U.S. District Court Judge Paul Cassell has rushed to press with the first post-Booker decision and it's awful. You can read it here. As one lawyer e-mailed us, "Read it and Weep. The radical right has been planning for this." Two paragraphs in Cassell's opinion tell the story:

To be sure, reasonable minds may differ about whether the Guidelines are the best standard against which to measure the fairness of sentences. It is no secret that some judges believe sentences are too harsh, although the degree of judicial dissatisfaction with the Guidelines is easy to overstate.81 The fundamental fact remains, however, that the Guidelines are the only standard available to all judges around the country today.
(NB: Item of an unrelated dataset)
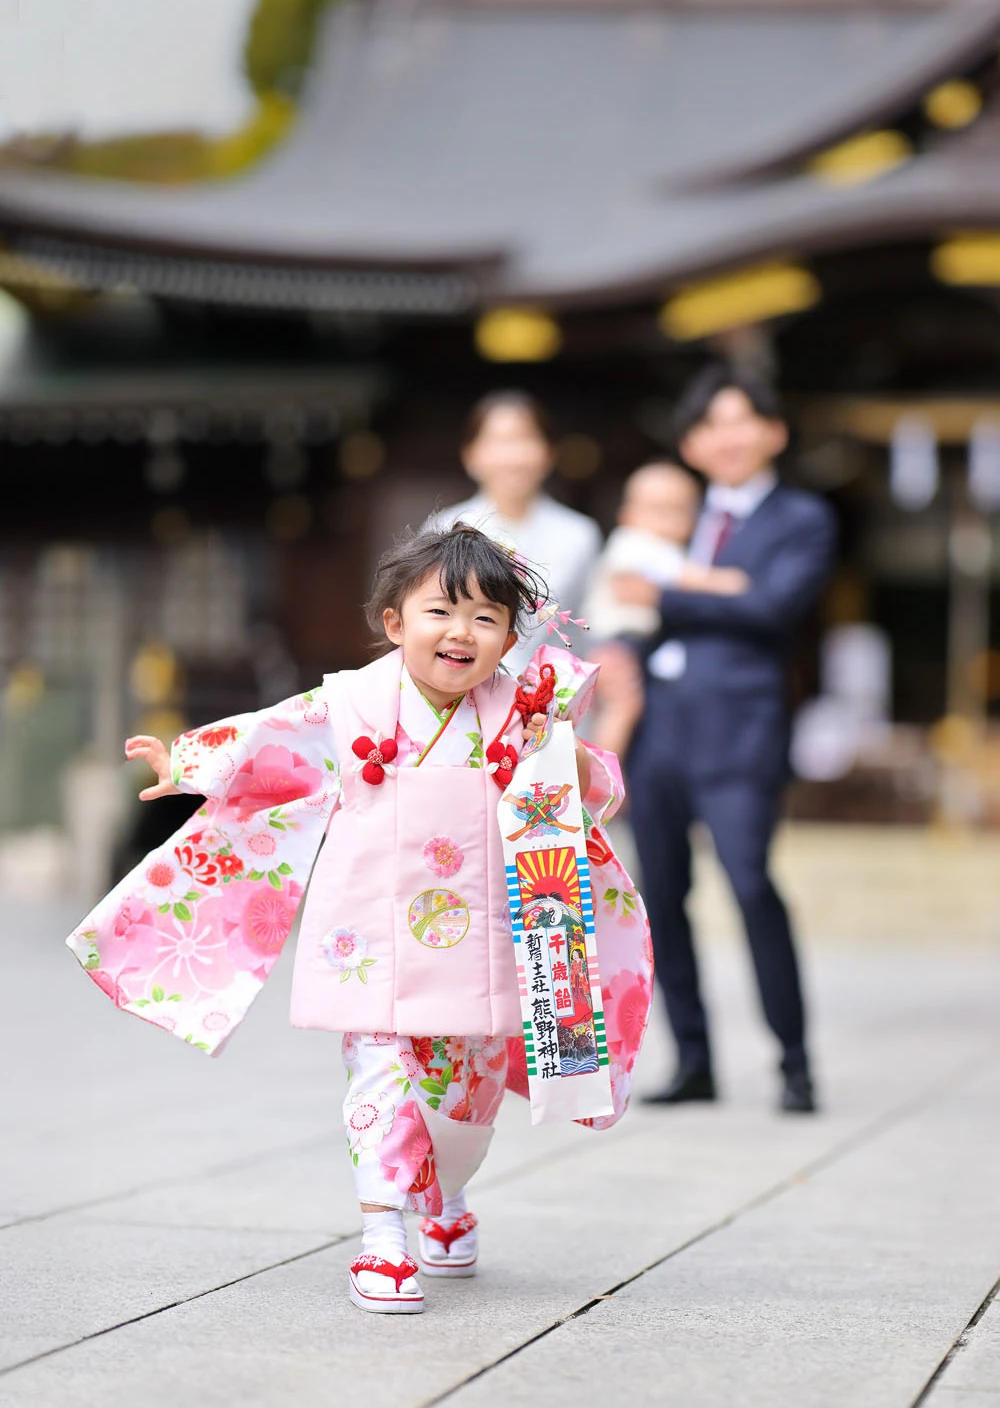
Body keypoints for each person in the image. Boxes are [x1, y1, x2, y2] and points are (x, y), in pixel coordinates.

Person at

For that reason alone, the Guidelines should be followed in all but the most exceptional cases.

For all these reasons, the court concludes that in exercising its discretion in imposing sentences, the court will give heavy weight to the recommended Guidelines sentence in determining what sentence is appropriate. The court, in the exercise of its discretion, will only deviate from those Guidelines in unusual cases for clearly identified and persuasive reasons. This is the only course that implements the congressionally-mandated purposes behind imposing criminal sentences.”
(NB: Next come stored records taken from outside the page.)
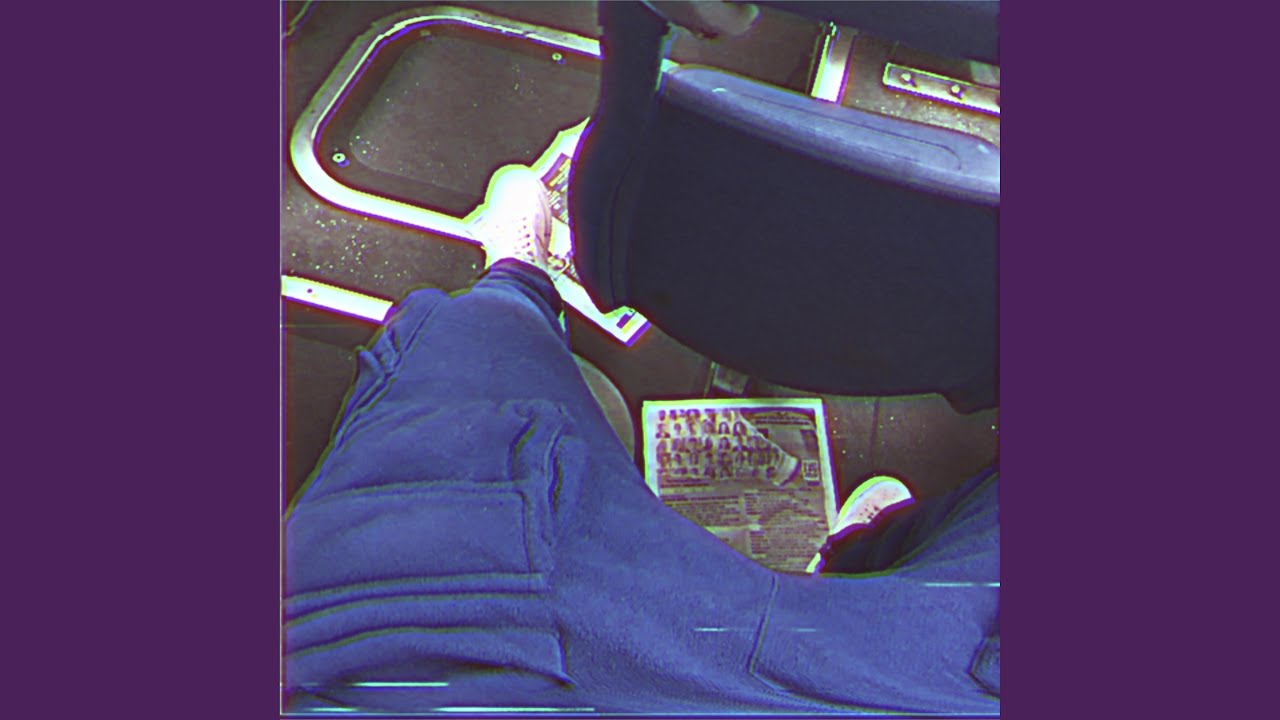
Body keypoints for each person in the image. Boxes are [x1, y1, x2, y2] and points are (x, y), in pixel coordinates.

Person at [284, 166, 999, 715]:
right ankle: (860, 561)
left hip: (519, 682)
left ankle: (518, 284)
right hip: (933, 689)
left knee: (473, 372)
So we've already gone from the guidelines being advisory only to they should be given heavy weight and applied in all but exceptional circumstances? If so, Booker and FanFan, and more importantly, Blakely, are meaningless, and defendants are worse off than before they were decided, because we are back to Judges deciding sentencing facts rather than juries and judges deciding and imposing guideline enhancements in all but exceptional cases, a term that is bound to vary greatly from judge to judge. So much for reducing disparity in sentencing.
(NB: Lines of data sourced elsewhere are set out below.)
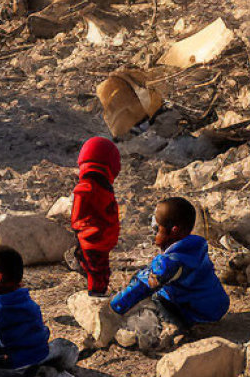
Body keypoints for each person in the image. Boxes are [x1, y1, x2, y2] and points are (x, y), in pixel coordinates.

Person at [110, 197, 229, 328]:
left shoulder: (170, 263)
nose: (153, 234)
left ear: (174, 230)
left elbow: (142, 286)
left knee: (151, 300)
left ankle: (175, 330)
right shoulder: (196, 246)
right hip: (218, 306)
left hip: (198, 313)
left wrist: (114, 308)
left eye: (157, 229)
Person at [70, 137, 121, 296]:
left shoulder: (89, 188)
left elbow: (76, 217)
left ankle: (96, 291)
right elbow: (79, 217)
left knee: (97, 268)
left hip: (93, 237)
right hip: (95, 238)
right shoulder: (92, 189)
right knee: (97, 270)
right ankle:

Whatever happened to the Booker court's finding this violated the Sixth Amendment? That sure didn't matter for long. Seen under Cassell's lamp, even the change in the standard of appeal to "reasonableness" will end up hurting defendants. After getting a guideline sentence based on facts decided by a judge without a jury, the issue on appeal will be was it unreasonable for the judge not to find the case exceptional thereby justifying the non-application of or deviation from the guidelines. Right now, all we have to show for a departure is that the case is "outside the heartland." Cassell's method will move that burden up to "exceptional."